Method	WCP (REPERE)	EER (ETAPE)	SI–SDR (VoxCeleb2-2mix)
TristouNet (audio only)	≈0.65	19.1%	—
Target-transfer	↑3–5%	18.0%	—
Relative/Cluster transfer	~+2%	18.2–18.3%	—
ImagineNET + MSE (51% missing)	—	—	10.81 dB
TDSE (no inpainting, 51% missing)	—	—	9.95 dB

ISE approaches thus yield clear, quantifiable improvements in both clustering and speaker verification under audio-visual settings with limited or degraded data.

6. Analysis of Learned Structure and Cross-Modal Relationships

Alignment to face manifolds provides strong priors about speaker identity, especially when short utterances or scarce data limit classical voice-only methods. Face-based transfers can:

• Anchor speaker embeddings to the well-shaped, discriminative manifold of faces.
• Preserve cluster/ordering relationships, increasing cohesion among identities with similar visual features.
• Reveal groupings that map onto latent attributes (e.g., clusters found by K-means on $\vec{f}^V$ often align with age/gender), with corresponding voice clusters mirroring these properties.

ISE models support bidirectional cross-modal retrieval, with cross-domain queries (face-to-voice and voice-to-face) achieving Precision@K well above chance, indicating formation of a harmonic joint embedding space.

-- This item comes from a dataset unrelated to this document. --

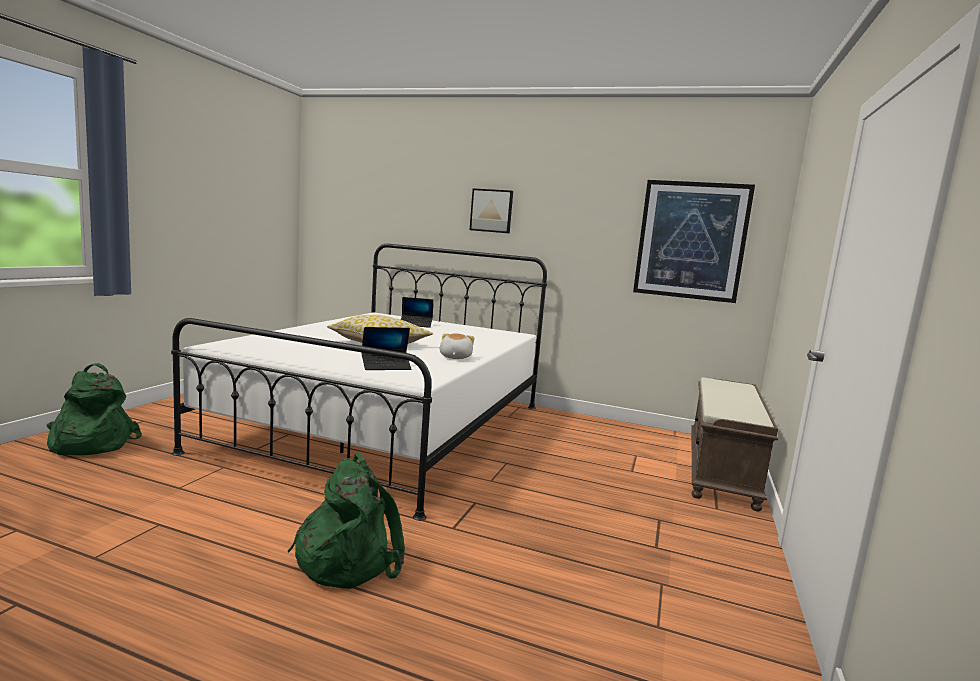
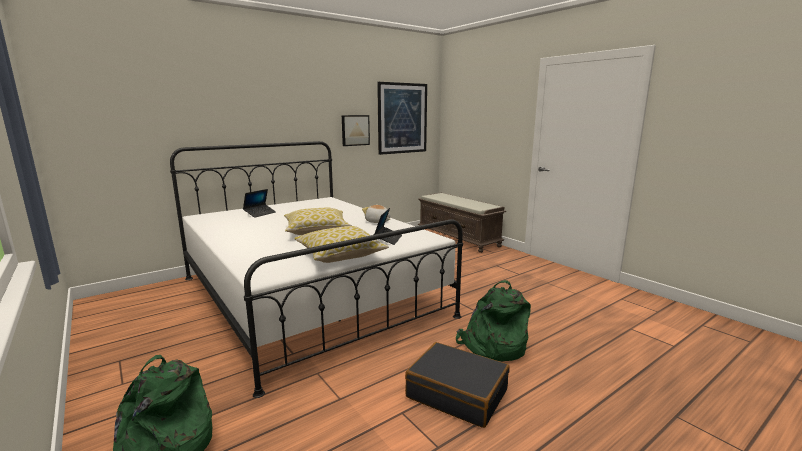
camera: 55 degrees left, 5 degrees up
(208, 551) = (457, 393): none -> black suitcase
(302, 357) = (340, 255): none -> pillow
(491, 211) = (277, 108): picture -> picture (355, 130)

A plausible implication is that multimodal regularization endows the speech embedding space with semantic and biometric structure superior to purely audio-optimized projection spaces (Le et al., 2017).

7. Applications and Future Prospects

Image-based speaker embeddings are central in several emerging application domains:

• Speaker diarization in broadcast/video media, especially for processing short speaker turns or overlapping segments where traditional tools like BIC or Gaussian divergence fail.
• Cross-modal indexing, facilitating the "who speaks when" task by exploiting multimedia content at the embedding level.
• Voice–face retrieval and multimedia search, enabling queries such as finding the speaker corresponding to a given face or vice versa.
• Robust target speaker extraction, especially in audiovisual scenarios with intermittent visual cues and noisy mixtures (Pan et al., 2022).

Promising directions include joint/hierarchical incorporation of all three transfer losses, expansion to other domains and languages by leveraging pre-established face manifolds, and the extension of similar regularization frameworks to other biometric signals or more complex/overlapping latent structures.

ISE methods thus represent a convergence of advances in face recognition, speaker representation learning, and multimodal deep learning, offering enhanced robustness and semantic interpretability for high-level speaker analysis in multimedia contexts (Le et al., 2017, Pan et al., 2022).